◆ **Exercise aim**
For the listing that follows, give again exactly the lines from the one with "និងបន្តតាមដាន អំពីស្ថានការណ៍" to the one with "ថ្ងៃពុធ ទី១៧ ខែធ្នូ ឆ្នាំ២០២៥", including both.
(Records shown begins)
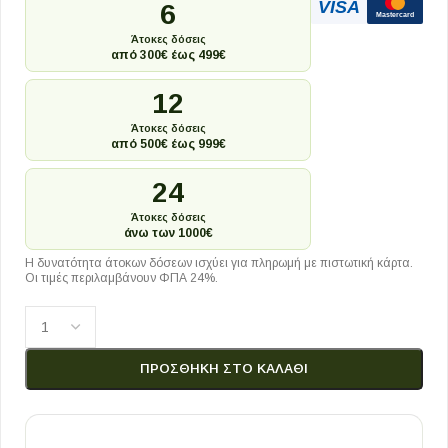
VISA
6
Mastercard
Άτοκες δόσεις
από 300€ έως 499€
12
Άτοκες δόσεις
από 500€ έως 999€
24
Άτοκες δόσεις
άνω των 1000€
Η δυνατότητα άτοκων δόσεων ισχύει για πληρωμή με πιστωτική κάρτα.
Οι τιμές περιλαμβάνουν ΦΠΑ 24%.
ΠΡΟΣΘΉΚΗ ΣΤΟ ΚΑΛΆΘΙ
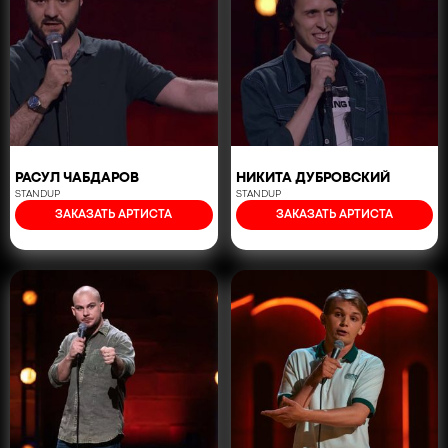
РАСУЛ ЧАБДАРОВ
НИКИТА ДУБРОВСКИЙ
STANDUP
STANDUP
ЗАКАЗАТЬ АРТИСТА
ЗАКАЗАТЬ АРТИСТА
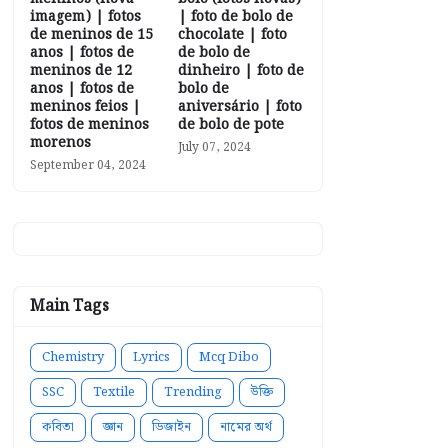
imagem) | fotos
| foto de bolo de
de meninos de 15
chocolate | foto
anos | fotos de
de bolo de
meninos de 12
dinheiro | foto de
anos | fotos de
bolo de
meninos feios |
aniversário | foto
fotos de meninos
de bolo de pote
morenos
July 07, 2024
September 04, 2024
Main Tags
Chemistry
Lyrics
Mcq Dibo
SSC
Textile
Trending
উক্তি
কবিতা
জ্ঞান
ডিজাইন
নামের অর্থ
(Records shown ends)
(Records shown begins)
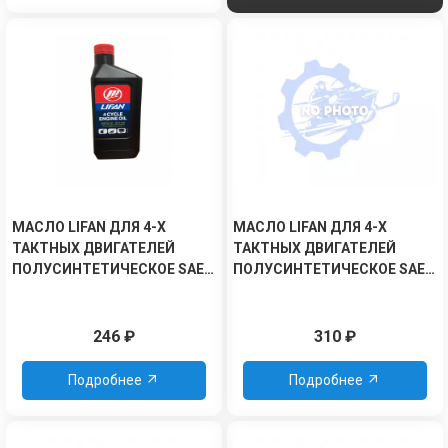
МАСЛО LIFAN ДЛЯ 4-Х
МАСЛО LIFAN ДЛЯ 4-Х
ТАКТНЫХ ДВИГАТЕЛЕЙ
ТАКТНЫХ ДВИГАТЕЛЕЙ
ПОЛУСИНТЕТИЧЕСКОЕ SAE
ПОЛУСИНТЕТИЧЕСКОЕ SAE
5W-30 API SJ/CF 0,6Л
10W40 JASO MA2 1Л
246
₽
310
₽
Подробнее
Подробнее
(Records shown ends)
(Records shown begins)
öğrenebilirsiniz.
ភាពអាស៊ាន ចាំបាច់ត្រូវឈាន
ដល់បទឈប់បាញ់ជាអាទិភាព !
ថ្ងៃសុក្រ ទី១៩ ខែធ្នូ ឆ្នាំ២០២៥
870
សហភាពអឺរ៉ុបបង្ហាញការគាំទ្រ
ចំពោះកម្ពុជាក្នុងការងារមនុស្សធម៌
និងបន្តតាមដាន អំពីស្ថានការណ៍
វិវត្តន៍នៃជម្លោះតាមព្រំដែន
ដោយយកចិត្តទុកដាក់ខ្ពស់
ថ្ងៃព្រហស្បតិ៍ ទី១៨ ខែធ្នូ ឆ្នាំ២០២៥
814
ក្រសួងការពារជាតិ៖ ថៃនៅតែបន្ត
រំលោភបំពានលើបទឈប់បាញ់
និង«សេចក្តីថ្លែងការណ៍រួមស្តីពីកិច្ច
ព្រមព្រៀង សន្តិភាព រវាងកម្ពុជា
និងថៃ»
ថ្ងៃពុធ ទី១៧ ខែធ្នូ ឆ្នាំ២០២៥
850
(Records shown ends)
◆ **Task solution**
និងបន្តតាមដាន អំពីស្ថានការណ៍
វិវត្តន៍នៃជម្លោះតាមព្រំដែន
ដោយយកចិត្តទុកដាក់ខ្ពស់
ថ្ងៃព្រហស្បតិ៍ ទី១៨ ខែធ្នូ ឆ្នាំ២០២៥
814
ក្រសួងការពារជាតិ៖ ថៃនៅតែបន្ត
រំលោភបំពានលើបទឈប់បាញ់
និង«សេចក្តីថ្លែងការណ៍រួមស្តីពីកិច្ច
ព្រមព្រៀង សន្តិភាព រវាងកម្ពុជា
និងថៃ»
ថ្ងៃពុធ ទី១៧ ខែធ្នូ ឆ្នាំ២០២៥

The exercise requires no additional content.